* EXERCISE
An exact transcription of every record is needed.

Start of Block

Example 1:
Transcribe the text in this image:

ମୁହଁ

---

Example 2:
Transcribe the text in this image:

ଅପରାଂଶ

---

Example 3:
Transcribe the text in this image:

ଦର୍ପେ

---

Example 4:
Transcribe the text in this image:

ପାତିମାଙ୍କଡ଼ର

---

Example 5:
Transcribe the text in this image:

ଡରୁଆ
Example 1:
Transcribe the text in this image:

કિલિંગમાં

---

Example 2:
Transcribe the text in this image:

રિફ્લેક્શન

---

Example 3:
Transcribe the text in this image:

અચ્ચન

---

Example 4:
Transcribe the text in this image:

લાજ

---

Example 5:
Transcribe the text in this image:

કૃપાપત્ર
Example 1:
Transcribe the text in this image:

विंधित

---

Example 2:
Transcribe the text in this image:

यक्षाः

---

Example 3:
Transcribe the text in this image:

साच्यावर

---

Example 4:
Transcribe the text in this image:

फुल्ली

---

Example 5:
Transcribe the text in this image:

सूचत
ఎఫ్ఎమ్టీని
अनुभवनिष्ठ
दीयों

End of Block

* WRITTEN ANSWER
Example 1:
Transcribe the text in this image:

ମୁହଁ

---

Example 2:
Transcribe the text in this image:

ଅପରାଂଶ

---

Example 3:
Transcribe the text in this image:

ଦର୍ପେ

---

Example 4:
Transcribe the text in this image:

ପାତିମାଙ୍କଡ଼ର

---

Example 5:
Transcribe the text in this image:

ଡରୁଆ
Example 1:
Transcribe the text in this image:

કિલિંગમાં

---

Example 2:
Transcribe the text in this image:

રિફ્લેક્શન

---

Example 3:
Transcribe the text in this image:

અચ્ચન

---

Example 4:
Transcribe the text in this image:

લાજ

---

Example 5:
Transcribe the text in this image:

કૃપાપત્ર
Example 1:
Transcribe the text in this image:

विंधित

---

Example 2:
Transcribe the text in this image:

यक्षाः

---

Example 3:
Transcribe the text in this image:

साच्यावर

---

Example 4:
Transcribe the text in this image:

फुल्ली

---

Example 5:
Transcribe the text in this image:

सूचत
ఎఫ్ఎమ్టీని
अनुभवनिष्ठ
दीयों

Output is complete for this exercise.